Drogentrends aufspüren mit polizeilichen Mitteln
Letztlich sind es politische Entscheidungen, welche die Rechtsverstöße begünstigt haben: So las ich im Bericht der Datenschützer die Einschätzung des Bundeskriminalamts, „dass die gespeicherten Daten, die jeweils lediglich ein niedriges Niveau sichergestellter Betäubungsmittel wiedergeben, für die polizeiliche Arbeit des Amtes von untergeordneter Bedeutung sind. Nützlich seien diese Daten allerdings dafür, einen allgemeinen, strategischen Überblick über die Entwicklung der Rauschgiftkriminalität zu erhalten.“ So könne durch die Einspeisung von Erstkonsumierenden und Bagatelldelikten nachvollzogen werden, welche Entwicklungen und Trends auf dem Drogenmarkt stattfinden. Genau diesen Zweck bestätigt auch die Bundesregierung und verzichtet darauf, zumindest Mindestmengen zu benennen, ab wann von einer Einspeisung in die Datei abgesehen werden soll.
Dass aber die Bundesregierung lieber mit polizeilichen Methoden Daten über den Drogenmarkt sammelt, als dies – wie sonst eigentlich üblich – der Wissenschaft zu überlassen, kann für rechtswidrig gespeicherte Personen folgenschwere Konsequenzen haben: Viele Berufswege im Bereich Erziehung, Polizei oder Verwaltung können den Gespeicherten verschlossen bleiben. „Die Möglichkeit des negativen Ausgangs einer Zuverlässigkeitsüberprüfung aufgrund eines Arbeitsfehlers“, so die Bundesregierung auf eine Anfrage von mir, „kann im Einzelfall nicht gänzlich ausgeschlossen werden.“ Trotzdem will die Bundesregierung die nachweislich rechtswidrig gespeicherten Personen nicht informieren, schließlich bestehe „keine Informationspflicht“.
Nachspiel im Parlament
Die Richtigkeit einer Regulierung von Drogen durch einen legalen Zugang brauchen wir an dieser Stelle nicht zu diskutieren.
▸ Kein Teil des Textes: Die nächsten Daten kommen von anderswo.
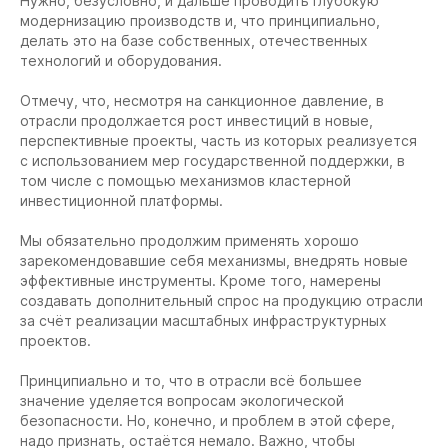
Нужно, безусловно, и дальше проводить глубокую
модернизацию производств и, что принципиально,
делать это на базе собственных, отечественных
технологий и оборудования.
Отмечу, что, несмотря на санкционное давление, в
отрасли продолжается рост инвестиций в новые,
перспективные проекты, часть из которых реализуется
с использованием мер государственной поддержки, в
том числе с помощью механизмов кластерной
инвестиционной платформы.
Мы обязательно продолжим применять хорошо
зарекомендовавшие себя механизмы, внедрять новые
эффективные инструменты. Кроме того, намерены
создавать дополнительный спрос на продукцию отрасли
за счёт реализации масштабных инфраструктурных
проектов.
Принципиально и то, что в отрасли всё большее
значение уделяется вопросам экологической
безопасности. Но, конечно, и проблем в этой сфере,
надо признать, остаётся немало. Важно, чтобы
Daran halten meine Fraktion DIE LINKE und ich fest. Weil der Weg zur Legalisierung aufgrund der bestehenden Mehrheitsverhältnisse momentan verbaut ist, werden wir als Sofortmaßnahme zumindest zur Abstimmung stellen, Eigenbedarf Konsumierende zu entkriminalisiert. Hierzu möchte ich die Regelung zur geringen Menge nach § 31a dahin gehend bundeseinheitlich ändern, dass von einer Strafverfolgung von bis zu 15 Gramm Cannabis und zehn Tagesdosen anderer Substanzen abgesehen werden soll. Das würde bedeuten, dass bei Handel und Besitz zum Eigenbedarf keine Anzeigen mehr durch die Polizei aufgrund von Betäubungsmittelverstößen aufgenommen werden. Positiver Nebeneffekt: Ohne Anzeige ist sicher, dass die Konsumierenden auch nicht in der Falldatei Rauschgift landen.